» **Your assignment**: Could you restate word for word every line of the records below, from the first one to the one holding "Das FORUM 1 Salzburg ist mit dem TÜV AUSTRIA"?

» **Data for processing**:
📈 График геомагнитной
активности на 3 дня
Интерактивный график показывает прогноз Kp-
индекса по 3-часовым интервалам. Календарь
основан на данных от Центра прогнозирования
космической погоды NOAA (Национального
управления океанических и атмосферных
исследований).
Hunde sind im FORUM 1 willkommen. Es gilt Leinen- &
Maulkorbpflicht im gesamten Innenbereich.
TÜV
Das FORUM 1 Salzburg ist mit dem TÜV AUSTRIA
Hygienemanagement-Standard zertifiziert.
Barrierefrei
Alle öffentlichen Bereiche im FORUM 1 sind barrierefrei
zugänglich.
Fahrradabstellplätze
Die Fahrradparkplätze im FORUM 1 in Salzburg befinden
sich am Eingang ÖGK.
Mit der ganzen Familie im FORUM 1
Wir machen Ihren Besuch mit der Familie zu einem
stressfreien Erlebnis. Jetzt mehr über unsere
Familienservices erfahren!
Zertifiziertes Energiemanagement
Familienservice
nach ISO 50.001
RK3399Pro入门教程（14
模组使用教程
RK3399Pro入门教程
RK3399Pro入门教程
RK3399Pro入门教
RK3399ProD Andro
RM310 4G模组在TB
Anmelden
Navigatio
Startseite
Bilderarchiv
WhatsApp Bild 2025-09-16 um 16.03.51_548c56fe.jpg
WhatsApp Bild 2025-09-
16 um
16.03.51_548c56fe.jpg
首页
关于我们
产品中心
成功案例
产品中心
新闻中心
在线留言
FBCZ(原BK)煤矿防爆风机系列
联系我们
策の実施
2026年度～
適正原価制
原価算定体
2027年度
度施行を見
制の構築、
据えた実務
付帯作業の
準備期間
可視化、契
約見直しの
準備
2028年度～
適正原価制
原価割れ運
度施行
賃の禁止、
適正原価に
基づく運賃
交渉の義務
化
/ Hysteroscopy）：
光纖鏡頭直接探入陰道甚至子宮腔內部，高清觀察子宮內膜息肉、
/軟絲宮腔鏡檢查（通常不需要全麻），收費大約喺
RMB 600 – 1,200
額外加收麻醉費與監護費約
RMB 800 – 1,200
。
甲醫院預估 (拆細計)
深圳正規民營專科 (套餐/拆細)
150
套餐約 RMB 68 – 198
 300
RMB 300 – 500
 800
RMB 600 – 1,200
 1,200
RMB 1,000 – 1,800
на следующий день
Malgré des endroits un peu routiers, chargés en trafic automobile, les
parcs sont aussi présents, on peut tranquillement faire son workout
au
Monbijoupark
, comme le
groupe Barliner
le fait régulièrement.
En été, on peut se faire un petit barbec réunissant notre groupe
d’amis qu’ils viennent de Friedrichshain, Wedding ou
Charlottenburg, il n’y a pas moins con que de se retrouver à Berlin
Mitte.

» **Answer box**:
📈 График геомагнитной
активности на 3 дня
Интерактивный график показывает прогноз Kp-
индекса по 3-часовым интервалам. Календарь
основан на данных от Центра прогнозирования
космической погоды NOAA (Национального
управления океанических и атмосферных
исследований).
Hunde sind im FORUM 1 willkommen. Es gilt Leinen- &
Maulkorbpflicht im gesamten Innenbereich.
TÜV
Das FORUM 1 Salzburg ist mit dem TÜV AUSTRIA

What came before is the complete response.